---- Recorded data
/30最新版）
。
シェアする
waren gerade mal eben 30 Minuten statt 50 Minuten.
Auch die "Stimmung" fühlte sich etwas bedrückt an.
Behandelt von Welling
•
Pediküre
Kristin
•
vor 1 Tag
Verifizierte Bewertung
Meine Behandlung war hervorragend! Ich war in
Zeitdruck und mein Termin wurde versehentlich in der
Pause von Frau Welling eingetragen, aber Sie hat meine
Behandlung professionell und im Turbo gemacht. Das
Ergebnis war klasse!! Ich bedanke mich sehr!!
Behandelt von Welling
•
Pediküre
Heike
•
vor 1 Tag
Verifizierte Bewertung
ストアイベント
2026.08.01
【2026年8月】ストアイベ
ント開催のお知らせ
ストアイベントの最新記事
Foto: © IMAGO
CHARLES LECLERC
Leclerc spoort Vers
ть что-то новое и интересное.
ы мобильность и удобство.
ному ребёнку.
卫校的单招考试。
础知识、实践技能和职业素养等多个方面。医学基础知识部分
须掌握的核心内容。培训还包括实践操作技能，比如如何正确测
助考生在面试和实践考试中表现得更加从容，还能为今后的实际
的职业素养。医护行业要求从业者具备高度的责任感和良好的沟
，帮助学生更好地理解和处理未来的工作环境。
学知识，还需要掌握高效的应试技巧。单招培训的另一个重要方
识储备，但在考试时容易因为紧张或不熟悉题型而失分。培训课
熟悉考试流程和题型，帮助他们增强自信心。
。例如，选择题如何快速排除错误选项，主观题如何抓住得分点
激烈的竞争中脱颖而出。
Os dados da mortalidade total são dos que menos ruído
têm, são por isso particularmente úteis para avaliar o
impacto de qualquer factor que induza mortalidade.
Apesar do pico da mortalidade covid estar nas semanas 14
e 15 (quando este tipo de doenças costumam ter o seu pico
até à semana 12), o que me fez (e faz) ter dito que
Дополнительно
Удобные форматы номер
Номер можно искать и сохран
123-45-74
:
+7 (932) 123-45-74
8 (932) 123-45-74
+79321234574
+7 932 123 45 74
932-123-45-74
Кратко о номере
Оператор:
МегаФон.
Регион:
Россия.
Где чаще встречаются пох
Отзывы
--------
*Your goal:*
Those lines above that contain the string "mortalidade" should be returned.

*Exercise output:*
Os dados da mortalidade total são dos que menos ruído
impacto de qualquer factor que induza mortalidade.
Apesar do pico da mortalidade covid estar nas semanas 14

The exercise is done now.